*** Task inputs
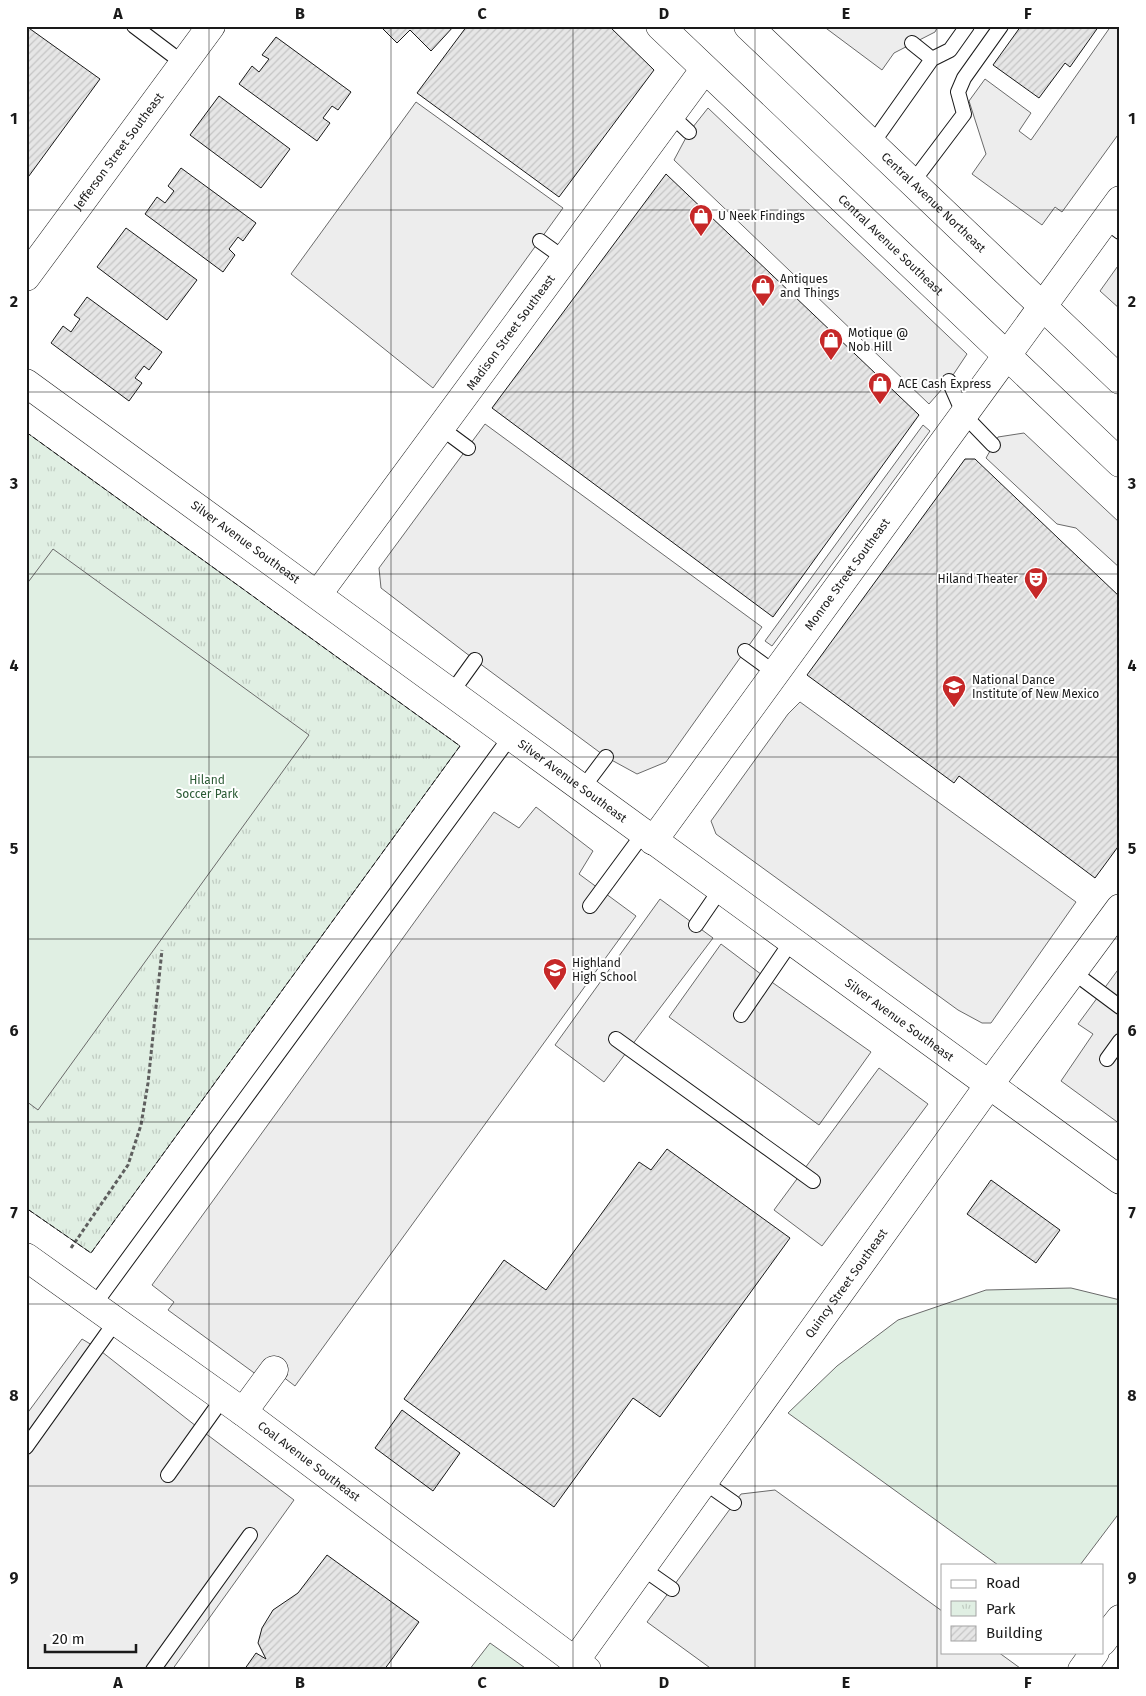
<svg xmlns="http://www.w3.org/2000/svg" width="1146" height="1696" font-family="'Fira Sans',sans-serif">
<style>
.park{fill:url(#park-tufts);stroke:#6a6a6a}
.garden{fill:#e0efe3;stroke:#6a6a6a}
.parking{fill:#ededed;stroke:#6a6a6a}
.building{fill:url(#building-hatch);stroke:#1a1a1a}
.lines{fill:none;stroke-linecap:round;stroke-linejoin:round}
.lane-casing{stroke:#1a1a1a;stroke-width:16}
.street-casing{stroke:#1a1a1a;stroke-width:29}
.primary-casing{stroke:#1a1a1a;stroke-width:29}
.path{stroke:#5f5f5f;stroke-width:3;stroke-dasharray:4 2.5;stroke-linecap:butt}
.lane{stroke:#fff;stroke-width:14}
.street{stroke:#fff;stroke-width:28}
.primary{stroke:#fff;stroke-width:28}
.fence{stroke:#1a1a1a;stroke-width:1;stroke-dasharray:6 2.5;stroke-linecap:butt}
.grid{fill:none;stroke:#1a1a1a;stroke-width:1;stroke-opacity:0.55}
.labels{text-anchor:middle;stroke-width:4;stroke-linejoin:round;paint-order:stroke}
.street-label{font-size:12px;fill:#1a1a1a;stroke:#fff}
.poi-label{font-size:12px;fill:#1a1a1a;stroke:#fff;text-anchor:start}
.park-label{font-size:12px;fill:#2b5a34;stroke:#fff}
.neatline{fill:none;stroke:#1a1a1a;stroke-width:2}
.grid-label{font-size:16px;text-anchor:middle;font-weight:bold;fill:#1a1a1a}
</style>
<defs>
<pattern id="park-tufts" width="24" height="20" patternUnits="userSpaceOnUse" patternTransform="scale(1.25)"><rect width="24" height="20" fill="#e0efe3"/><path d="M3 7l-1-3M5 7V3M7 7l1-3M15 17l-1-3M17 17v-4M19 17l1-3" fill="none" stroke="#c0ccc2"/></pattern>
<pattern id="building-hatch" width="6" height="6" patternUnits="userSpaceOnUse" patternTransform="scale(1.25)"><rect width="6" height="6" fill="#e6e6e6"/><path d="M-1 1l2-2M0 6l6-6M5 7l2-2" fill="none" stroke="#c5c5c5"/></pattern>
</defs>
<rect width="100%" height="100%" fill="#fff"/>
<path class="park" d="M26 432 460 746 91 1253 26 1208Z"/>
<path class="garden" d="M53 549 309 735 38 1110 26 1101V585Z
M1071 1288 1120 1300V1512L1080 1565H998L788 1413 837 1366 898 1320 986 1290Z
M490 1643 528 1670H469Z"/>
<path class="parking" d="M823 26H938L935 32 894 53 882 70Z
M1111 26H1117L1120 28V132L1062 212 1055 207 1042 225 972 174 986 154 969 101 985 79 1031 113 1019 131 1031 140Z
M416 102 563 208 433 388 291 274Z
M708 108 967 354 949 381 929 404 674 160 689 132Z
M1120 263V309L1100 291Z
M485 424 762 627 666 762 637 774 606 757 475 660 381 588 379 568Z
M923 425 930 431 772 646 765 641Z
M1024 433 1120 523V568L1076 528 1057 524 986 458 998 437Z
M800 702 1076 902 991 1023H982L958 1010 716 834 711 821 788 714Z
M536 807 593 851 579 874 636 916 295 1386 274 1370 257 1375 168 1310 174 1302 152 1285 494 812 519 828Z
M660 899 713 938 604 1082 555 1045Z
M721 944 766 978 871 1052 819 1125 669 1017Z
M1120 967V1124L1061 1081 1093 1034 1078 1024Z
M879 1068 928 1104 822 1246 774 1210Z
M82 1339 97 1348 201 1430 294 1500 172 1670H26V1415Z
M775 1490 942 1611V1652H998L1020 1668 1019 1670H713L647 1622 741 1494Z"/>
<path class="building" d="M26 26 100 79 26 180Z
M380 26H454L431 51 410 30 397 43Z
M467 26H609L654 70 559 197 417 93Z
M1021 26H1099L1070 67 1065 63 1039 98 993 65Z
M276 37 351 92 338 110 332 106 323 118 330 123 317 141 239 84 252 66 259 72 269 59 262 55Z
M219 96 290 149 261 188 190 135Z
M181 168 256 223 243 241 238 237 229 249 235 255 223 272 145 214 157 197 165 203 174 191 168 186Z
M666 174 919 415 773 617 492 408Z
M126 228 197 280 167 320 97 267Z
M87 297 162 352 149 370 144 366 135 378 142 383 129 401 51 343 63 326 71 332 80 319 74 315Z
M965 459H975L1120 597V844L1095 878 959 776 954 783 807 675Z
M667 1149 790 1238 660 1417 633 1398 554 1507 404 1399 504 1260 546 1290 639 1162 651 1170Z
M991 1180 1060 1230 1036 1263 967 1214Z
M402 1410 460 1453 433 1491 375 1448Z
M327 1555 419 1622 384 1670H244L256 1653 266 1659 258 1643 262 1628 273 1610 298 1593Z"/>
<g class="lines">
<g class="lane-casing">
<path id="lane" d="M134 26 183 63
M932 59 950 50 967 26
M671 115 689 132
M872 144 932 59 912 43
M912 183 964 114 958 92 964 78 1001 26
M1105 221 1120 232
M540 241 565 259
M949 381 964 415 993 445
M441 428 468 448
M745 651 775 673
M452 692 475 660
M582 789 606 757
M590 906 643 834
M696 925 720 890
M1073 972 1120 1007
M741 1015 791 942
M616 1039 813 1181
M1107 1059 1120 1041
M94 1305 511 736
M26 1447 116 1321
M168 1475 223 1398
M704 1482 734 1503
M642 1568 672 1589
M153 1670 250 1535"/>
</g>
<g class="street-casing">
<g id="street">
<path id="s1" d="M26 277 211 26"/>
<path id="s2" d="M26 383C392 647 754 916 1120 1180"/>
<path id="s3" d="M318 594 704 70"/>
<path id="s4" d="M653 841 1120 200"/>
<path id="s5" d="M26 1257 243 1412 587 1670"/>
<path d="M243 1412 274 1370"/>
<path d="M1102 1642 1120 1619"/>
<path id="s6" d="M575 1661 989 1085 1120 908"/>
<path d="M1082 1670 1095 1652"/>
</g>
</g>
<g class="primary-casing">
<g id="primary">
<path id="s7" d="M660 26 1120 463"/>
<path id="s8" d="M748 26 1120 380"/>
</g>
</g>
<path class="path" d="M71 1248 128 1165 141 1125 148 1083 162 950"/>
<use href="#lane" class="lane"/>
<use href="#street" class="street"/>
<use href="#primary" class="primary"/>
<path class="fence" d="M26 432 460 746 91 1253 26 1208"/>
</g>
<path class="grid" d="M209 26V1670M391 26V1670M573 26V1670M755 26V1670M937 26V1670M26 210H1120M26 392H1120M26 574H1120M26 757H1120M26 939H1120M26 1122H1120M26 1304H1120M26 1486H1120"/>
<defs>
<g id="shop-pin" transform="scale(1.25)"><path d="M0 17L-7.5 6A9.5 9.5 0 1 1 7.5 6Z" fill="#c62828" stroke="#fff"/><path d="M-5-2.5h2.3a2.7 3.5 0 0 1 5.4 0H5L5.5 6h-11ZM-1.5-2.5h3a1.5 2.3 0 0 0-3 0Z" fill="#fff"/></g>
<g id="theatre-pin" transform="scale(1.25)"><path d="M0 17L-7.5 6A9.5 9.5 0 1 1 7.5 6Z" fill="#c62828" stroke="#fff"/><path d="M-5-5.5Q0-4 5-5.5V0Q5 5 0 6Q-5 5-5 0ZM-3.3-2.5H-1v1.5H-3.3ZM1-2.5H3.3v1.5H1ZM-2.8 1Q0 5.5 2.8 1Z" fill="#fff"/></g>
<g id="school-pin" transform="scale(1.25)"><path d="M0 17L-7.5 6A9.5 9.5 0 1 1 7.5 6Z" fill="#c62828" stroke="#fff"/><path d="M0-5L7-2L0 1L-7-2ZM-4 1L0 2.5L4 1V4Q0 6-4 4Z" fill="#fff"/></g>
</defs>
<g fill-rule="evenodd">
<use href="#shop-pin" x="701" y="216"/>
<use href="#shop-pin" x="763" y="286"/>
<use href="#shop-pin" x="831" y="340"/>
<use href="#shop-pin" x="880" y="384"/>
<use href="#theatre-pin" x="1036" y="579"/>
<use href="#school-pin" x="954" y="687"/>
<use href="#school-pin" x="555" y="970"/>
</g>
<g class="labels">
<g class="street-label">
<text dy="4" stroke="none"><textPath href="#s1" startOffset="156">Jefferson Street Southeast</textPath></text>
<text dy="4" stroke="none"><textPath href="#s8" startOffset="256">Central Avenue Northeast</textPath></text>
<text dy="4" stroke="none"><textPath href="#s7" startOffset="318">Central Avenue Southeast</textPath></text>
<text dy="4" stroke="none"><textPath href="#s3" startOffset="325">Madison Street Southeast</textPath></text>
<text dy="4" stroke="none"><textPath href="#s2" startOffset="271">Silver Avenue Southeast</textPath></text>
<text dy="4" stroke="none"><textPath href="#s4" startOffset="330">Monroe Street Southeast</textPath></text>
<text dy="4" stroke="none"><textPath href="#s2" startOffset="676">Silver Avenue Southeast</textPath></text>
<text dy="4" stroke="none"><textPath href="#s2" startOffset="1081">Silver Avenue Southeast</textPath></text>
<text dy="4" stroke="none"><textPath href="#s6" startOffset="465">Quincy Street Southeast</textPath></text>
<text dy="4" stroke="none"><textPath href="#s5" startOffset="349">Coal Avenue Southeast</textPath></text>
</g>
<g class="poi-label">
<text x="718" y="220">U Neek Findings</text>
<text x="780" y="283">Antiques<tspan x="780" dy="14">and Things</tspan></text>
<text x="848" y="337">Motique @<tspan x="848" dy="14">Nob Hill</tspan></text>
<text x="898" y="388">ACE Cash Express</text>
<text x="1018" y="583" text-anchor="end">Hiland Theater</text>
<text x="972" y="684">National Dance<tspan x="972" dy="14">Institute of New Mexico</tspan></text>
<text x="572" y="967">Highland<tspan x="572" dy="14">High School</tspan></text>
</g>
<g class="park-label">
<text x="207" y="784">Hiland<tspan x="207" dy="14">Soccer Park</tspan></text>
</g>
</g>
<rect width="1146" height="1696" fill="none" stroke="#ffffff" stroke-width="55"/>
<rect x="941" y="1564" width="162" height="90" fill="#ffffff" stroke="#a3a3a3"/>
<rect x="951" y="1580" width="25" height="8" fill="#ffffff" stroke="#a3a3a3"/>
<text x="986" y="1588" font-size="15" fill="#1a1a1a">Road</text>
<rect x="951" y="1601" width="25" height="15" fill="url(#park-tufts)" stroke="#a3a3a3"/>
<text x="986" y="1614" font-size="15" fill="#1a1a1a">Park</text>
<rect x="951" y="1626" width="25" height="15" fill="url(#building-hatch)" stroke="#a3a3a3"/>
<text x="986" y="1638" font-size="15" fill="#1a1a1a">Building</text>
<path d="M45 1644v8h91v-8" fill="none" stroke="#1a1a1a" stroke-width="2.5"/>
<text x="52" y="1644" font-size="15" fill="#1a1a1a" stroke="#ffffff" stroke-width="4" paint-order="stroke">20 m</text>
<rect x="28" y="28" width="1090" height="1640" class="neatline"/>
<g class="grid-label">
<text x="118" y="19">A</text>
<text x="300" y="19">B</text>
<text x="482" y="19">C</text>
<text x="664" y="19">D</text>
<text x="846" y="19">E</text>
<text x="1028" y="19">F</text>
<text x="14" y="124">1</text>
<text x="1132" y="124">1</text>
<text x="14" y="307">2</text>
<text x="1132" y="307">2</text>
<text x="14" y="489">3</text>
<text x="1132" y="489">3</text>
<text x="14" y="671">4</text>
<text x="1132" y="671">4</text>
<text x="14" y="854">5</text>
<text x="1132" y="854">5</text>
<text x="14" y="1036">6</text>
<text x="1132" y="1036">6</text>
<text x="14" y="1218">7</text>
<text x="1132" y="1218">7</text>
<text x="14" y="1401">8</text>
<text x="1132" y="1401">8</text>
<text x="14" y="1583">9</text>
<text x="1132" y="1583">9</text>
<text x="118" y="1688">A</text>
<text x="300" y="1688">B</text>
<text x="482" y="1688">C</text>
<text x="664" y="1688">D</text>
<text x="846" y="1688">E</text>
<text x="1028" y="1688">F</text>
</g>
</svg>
******
■ Task:
A complete answer reproduces every line of the records in which the word "lines" occurs.

■ Response to this task:
.lines{fill:none;stroke-linecap:round;stroke-linejoin:round}
<g class="lines">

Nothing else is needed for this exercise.